The initial signs and symptoms of an ectopic pregnancy, if any, may be identical to those of a normal pregnancy. These may be a missed period, nausea, fatigue and tenderness in the breasts. A pregnancy test will be positive. Often there are no indications of a pregnancy whatsoever, till the menstrual period is missed.

The first distinguishing signs of an ectopic pregnancy usually occur about six to eight weeks after the last normal menstrual period. In non-tubal pregnancies, the initial symptoms may be delayed. They may also be accompanied by the signs of a normal pregnancy like nausea and weakness. Some of these symptoms include:

  • Pain in the lower abdomen
  • Cramps in the pelvic region
  • Light bleeding from the vagina

The danger to life in an ectopic pregnancy lies in the rupturing of the fallopian tube which results in internal bleeding. Some of the symptoms of a rupture of the fallopian tube are:

  • Intense stabbing pain in the pelvis, abdomen, shoulder or neck
  • A feeling of lightheadedness or dizziness
  • Fainting
  • A weak and rapid pulse
  • A strong urge to defecate without any results

While these symptoms are indicative of an ectopic pregnancy, they may also be indicative of other conditions. On occasion, these symptoms could occur in the case of a miscarriage in non-ectopic pregnancies.
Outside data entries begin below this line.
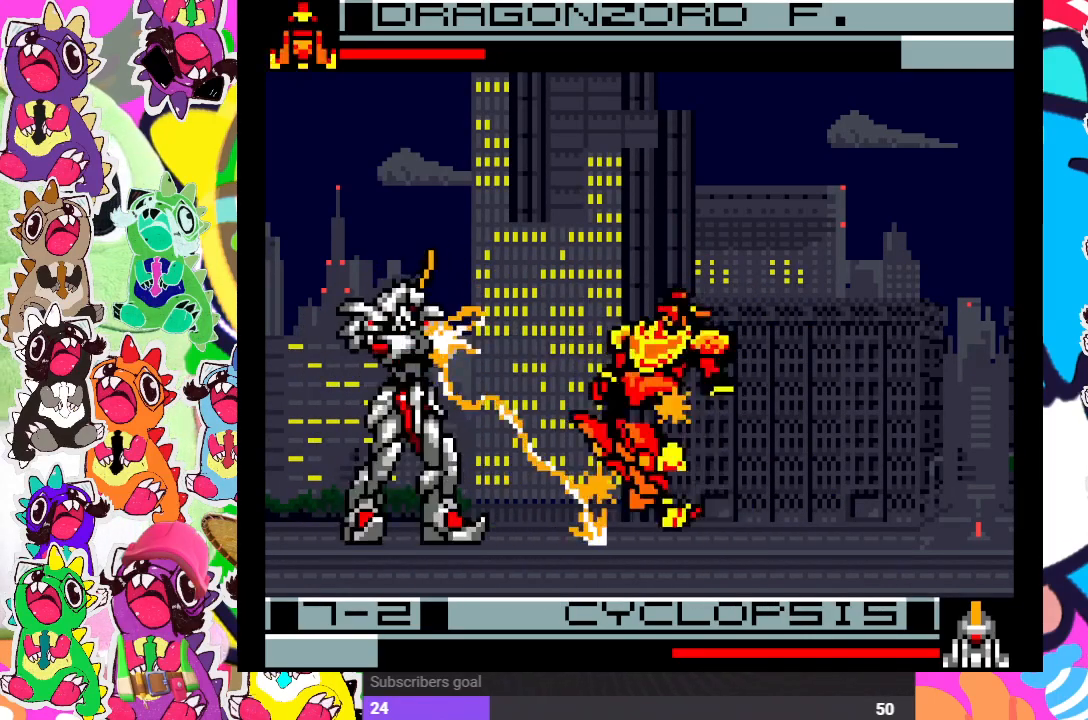
{"buttons": ["DPAD_RIGHT"], "left_stick": "center", "right_stick": "center", "events": []}
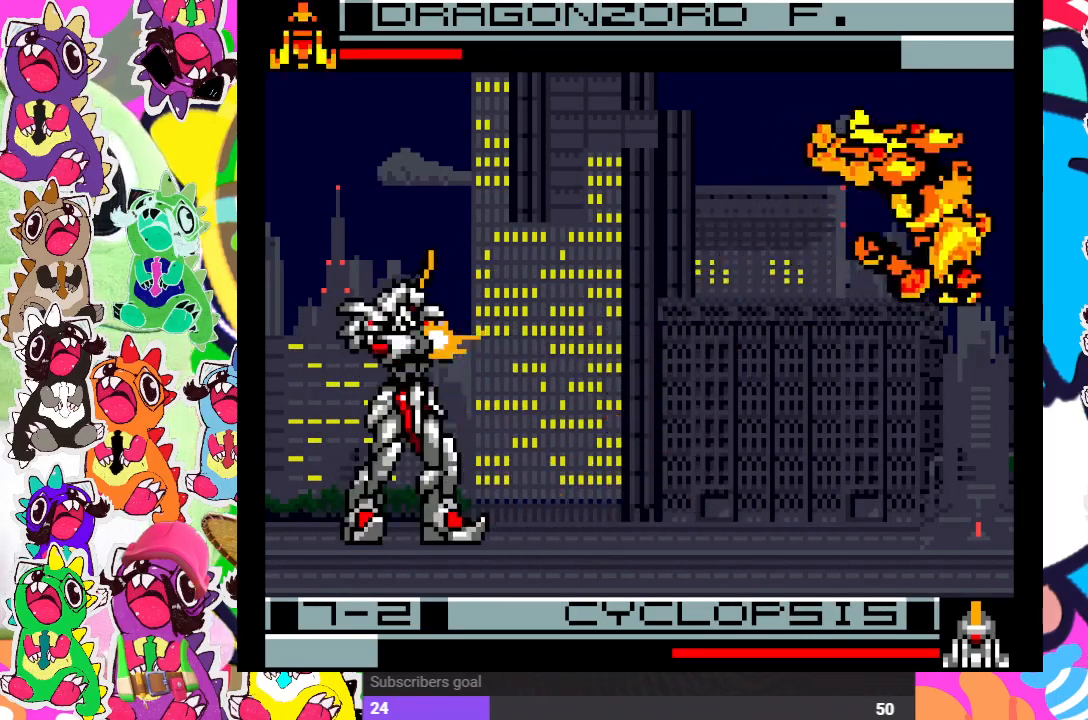
{"buttons": ["CROSS", "SQUARE", "DPAD_LEFT"], "left_stick": "center", "right_stick": "center", "events": [[50, "DPAD_RIGHT", "up"], [217, "CROSS", "down"], [217, "DPAD_LEFT", "down"], [233, "SQUARE", "down"], [317, "CROSS", "up"], [317, "DPAD_LEFT", "up"], [350, "DPAD_RIGHT", "down"], [350, "SQUARE", "up"], [367, "DPAD_RIGHT", "up"], [400, "DPAD_RIGHT", "down"], [433, "CROSS", "down"], [433, "DPAD_RIGHT", "up"], [500, "DPAD_LEFT", "down"], [500, "SQUARE", "down"]]}
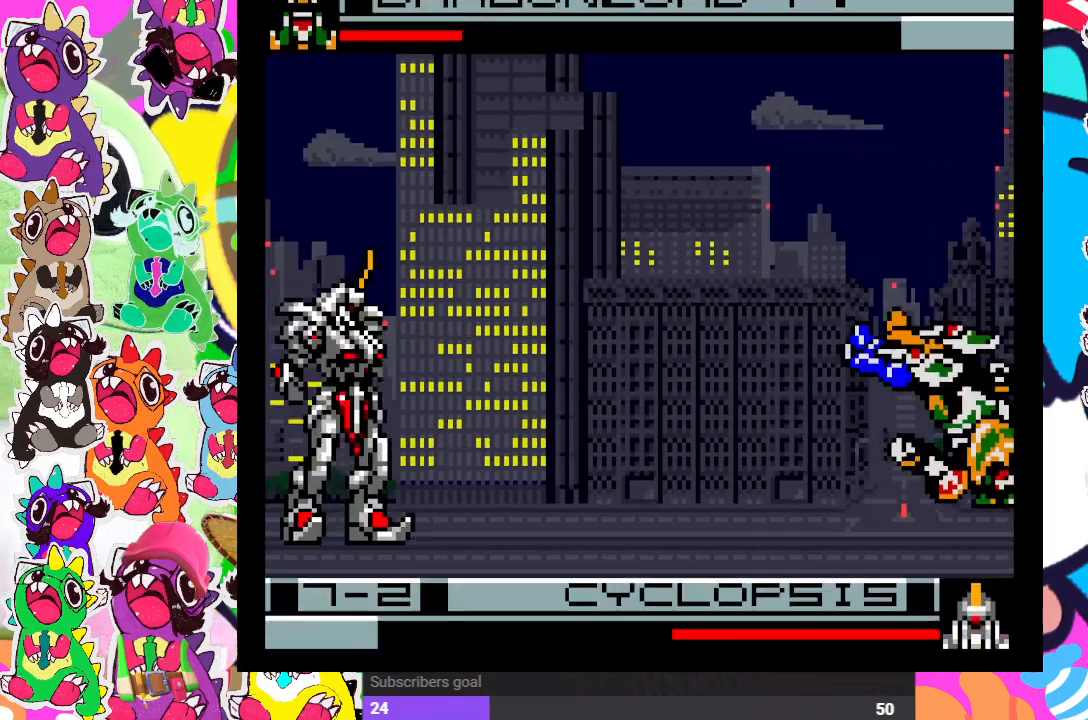
{"buttons": ["DPAD_LEFT"], "left_stick": "center", "right_stick": "center", "events": [[50, "CROSS", "up"], [83, "SQUARE", "up"], [117, "DPAD_DOWN", "down"], [117, "DPAD_LEFT", "up"], [150, "CROSS", "down"], [183, "SQUARE", "down"], [250, "DPAD_DOWN", "up"], [250, "DPAD_LEFT", "down"], [283, "CROSS", "up"], [283, "SQUARE", "up"], [350, "CROSS", "down"], [400, "DPAD_LEFT", "up"], [400, "SQUARE", "down"], [467, "CROSS", "up"], [500, "DPAD_LEFT", "down"], [500, "SQUARE", "up"]]}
If you have any of these symptoms you should immediately seek medical help. Some of the things you can do to help your physician arrive at a diagnosis are:

  • Take a family member or close friend along for support in case you need immediate medical attention
  • Inform the doctor if your pregnancy test results were positive
  • The date of your last menstrual period and any abnormalities that you noticed
  • Make a list of all symptoms that you have been experiencing
  • List all pertinent medical information, including any treatments you are undergoing and any medication you are taking

Prepare yourself for the visit by making a list of questions to ask your doctor. Some of the pertinent questions you can ask that will help you understand your problem better are:

  • What is the most likely cause of my symptoms? Can it be something apart from an ectopic pregnancy?
  • What kind of tests do I require to confirm a diagnosis of ectopic pregnancy?
  • If it is an ectopic pregnancy, then what kind is it? Is it tubular or non-tubular?
  • What is the most appropriate treatment for me?
  • Will the treatment affect my chances of becoming pregnant again?
  • Will this affect my chances of having a normal pregnancy in the future?
  • How long will I have to wait before my next pregnancy?
In addition to these questions, if at any point in your consultation you cannot understand something, do not hesitate to ask for a clarification.